• **Challenge**
Can you summarize the coaching interview below in three sentences?

• **Page text**
It did not take me long to get promoted, and I started recruiting on the road full time. I was the only woman in NCAA men's basketball on the road recruiting. In fact, at that particular time, I was the only woman assistant coach in all of Division I men’s basketball. (Bernadette Mattox was prior to me. Rick Pitino hired her on the Kentucky staff, but she had already moved on and by this time and was coaching the women's team.)
That was an experience that I couldn't have scripted. I had no idea what was going to happen. There had been no precedent for it because even when Bernadette was on Rick's staff, she was not on the road recruiting full-time. We were creating this as we went along and there was a lot of attention brought to it, including some negativity from other coaches.
But that experience led to me getting a D-League coaching position. When the NBA was looking for coaches for the D-League, the basketball operations director at that time, Karl Hicks, had a relationship with Fang Mitchell from when he was a coach.
Fang had a reputation for being very abrasive. He does not sugarcoat anything, and people thought that if I could work under him then this must be legitimate and not a publicity stunt. They thought: “She is obviously a legitimate coach because she is working with Fang Mitchell.”
Because of Fang, they said, "Okay, well, let us take a look at this woman."
I was not looking to move on. They called totally out of the blue, and again I misconstrued the conversation. I thought they were calling because we had a senior at the time who was considered a pro prospect and he was going to some of the camps where they looked at you.
I thought they were calling asking for a video of him. But, no, they were calling about me, asking me to send my resume to the NBA office! It happened so quickly, just like that, and I tell people all the time that you always have to be prepared for what might come your way in life because you never know.
I had updated my resume just that week. So when they called and asked for my resume, they had it within minutes and the rest is history.
We won the championship that first year when I was with Coach Barnes. Then I went on to coach with the Mystics in the WNBA for one summer, and then from there, I went on to the television side so it has been a long and winding road for me.
RAY: How did you transition into broadcasting?
STEPHANIE I was in Greenville, South Carolina with the D-League for two seasons. The first year we won the championship and Coach Barnes left to go coach with the Harlem Globetrotters. He and I are still great friends and I have never forgiven him for that.
I still give him a hard time! I told him that we were going to repeat as champions until he abandoned me. That second year we did not do great and, after that, the team folded.
It was not the way it is now. We were kind of out there in the Southeast on an island by ourselves. When the team folded, it was too late in the summer to move on to another coaching position because of where things stood in the college cycle.
By then, all the positions were filled because summer is a huge recruiting period. You do not want to be trying to put your staff together while you are trying to recruit players. And it was too late for me to try and navigate going from the D-League to the NBA because they were finished with summer league and were moving on to starting camp soon.
I was kind of in limbo, not knowing what I was going to do.
So I started thinking about ways I could stay close to the game and television came up. Over the years, I had developed a couple of friendships on the media side, and they were transitioning themselves into TV or were already into TV. So they gave me a couple of names and numbers, people to contact and reach out to.
In the beginning, it was hard. I did not get a lot of opportunities because I did not have any experience. They want to look at your reel. Well, I didn't have a reel because I had never done it before.

• **Dataset content**
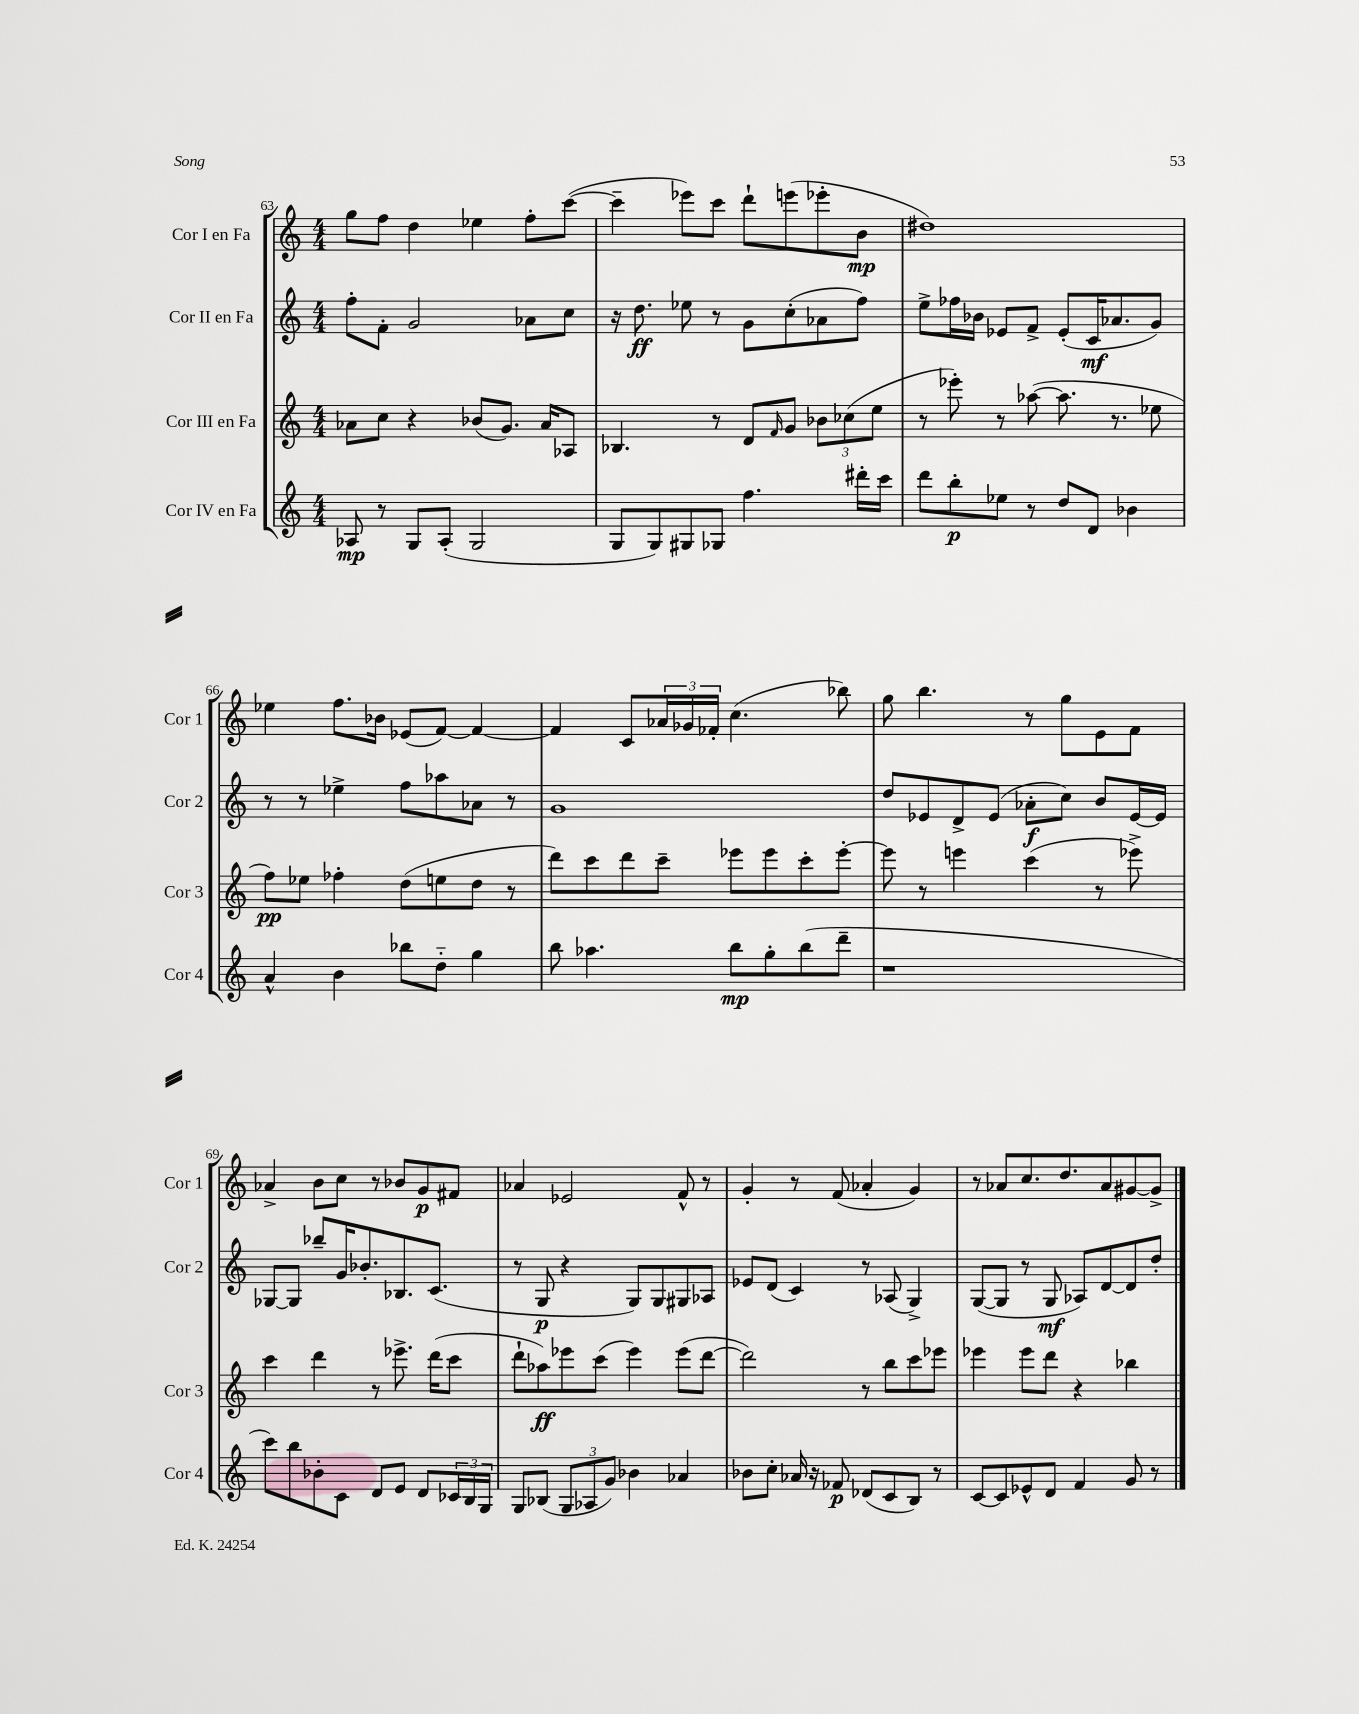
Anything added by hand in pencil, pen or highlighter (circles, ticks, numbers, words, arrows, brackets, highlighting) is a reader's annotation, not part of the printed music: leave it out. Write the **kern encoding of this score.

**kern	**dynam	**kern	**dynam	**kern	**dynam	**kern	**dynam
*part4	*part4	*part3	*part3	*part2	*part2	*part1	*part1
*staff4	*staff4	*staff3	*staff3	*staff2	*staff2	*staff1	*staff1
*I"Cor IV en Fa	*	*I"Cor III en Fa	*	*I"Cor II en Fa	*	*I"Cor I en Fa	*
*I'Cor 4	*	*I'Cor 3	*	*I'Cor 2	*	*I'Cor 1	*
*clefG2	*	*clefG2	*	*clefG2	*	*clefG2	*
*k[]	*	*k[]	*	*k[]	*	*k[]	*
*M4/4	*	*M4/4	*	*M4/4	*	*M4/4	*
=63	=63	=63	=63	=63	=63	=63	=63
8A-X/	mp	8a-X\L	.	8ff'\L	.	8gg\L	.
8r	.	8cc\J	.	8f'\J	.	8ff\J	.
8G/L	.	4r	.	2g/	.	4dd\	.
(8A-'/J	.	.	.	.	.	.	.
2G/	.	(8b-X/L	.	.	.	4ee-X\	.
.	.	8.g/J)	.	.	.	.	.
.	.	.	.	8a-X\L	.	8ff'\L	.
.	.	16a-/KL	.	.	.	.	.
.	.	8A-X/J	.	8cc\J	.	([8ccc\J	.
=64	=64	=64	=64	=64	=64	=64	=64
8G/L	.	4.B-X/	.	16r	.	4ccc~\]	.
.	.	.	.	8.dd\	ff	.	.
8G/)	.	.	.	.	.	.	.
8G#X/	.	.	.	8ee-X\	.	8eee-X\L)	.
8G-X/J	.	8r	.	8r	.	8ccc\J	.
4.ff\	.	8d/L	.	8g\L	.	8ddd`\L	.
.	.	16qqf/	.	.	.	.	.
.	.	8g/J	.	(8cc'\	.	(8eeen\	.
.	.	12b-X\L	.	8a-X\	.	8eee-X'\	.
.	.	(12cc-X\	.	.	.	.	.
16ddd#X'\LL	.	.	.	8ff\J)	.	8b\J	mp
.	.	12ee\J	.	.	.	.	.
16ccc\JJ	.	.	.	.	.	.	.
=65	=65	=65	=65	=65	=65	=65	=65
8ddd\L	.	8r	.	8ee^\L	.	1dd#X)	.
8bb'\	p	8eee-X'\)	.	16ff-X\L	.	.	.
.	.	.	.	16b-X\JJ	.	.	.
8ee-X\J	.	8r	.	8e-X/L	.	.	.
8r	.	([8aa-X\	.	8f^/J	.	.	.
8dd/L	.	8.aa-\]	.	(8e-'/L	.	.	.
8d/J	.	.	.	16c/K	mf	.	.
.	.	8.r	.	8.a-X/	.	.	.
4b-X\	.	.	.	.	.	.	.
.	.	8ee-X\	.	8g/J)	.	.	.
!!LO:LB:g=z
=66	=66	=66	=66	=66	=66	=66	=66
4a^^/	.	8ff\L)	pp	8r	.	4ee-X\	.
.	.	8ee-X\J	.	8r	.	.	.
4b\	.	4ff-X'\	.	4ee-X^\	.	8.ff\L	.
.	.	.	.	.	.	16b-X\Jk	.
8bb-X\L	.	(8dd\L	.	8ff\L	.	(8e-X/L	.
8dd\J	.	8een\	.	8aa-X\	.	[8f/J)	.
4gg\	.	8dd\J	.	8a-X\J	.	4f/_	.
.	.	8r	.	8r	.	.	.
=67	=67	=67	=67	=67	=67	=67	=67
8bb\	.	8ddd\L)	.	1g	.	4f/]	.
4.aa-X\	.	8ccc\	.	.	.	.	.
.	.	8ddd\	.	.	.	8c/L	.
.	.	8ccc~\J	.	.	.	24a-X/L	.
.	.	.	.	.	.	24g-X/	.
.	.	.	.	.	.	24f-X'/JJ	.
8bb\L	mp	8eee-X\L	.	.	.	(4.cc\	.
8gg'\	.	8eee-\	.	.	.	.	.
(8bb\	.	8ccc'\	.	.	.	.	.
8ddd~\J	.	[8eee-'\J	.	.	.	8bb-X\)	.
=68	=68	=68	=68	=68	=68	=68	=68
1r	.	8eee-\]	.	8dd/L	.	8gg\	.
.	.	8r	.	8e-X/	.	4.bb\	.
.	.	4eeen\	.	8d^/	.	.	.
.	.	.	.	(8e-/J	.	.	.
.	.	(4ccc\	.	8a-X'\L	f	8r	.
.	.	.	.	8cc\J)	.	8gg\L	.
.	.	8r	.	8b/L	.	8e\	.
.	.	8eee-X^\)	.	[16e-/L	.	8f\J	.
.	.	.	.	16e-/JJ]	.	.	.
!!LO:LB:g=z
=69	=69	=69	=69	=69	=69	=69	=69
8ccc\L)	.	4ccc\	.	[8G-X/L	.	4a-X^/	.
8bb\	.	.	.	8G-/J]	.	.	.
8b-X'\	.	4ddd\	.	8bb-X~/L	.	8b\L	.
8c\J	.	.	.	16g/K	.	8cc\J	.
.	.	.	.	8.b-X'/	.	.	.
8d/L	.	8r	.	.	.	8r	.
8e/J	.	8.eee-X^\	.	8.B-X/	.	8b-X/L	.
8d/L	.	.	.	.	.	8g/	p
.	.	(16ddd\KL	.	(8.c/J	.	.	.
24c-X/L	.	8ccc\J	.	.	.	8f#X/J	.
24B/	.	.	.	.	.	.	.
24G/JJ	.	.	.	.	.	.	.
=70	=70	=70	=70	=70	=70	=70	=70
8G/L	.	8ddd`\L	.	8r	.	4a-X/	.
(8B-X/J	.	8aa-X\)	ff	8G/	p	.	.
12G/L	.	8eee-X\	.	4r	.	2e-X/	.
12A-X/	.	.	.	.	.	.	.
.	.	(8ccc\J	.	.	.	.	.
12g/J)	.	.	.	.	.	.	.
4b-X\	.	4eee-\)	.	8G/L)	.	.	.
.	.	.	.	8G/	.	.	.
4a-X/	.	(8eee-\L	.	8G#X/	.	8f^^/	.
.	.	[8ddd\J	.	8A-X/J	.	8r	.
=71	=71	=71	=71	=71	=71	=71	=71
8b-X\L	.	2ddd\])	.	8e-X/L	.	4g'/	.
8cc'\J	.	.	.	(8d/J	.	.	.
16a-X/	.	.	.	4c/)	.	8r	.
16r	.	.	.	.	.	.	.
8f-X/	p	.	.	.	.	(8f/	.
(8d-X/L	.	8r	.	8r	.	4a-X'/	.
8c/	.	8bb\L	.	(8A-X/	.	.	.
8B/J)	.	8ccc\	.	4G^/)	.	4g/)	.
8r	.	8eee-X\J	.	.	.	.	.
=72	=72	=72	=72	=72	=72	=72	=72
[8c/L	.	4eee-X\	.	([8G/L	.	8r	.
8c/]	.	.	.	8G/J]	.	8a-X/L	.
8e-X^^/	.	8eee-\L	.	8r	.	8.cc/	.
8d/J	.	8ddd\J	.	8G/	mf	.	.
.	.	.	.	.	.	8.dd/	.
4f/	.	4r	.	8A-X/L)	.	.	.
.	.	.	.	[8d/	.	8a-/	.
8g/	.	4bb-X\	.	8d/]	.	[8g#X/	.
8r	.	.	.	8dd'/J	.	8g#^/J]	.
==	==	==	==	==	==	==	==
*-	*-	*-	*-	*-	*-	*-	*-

• **Answer to the task**
Stephanie became the only woman assistant coach in Division I men's basketball and recruited on the road full time, which drew attention and some negativity from other coaches. Her work under Fang Mitchell made her seem a legitimate coach to the NBA, which asked for her resume for a D-League coaching position, and her team in Greenville, South Carolina won the championship her first year. After the team folded too late in the summer for another coaching job, she turned to television through media friends, though opportunities were scarce at first because she had no reel.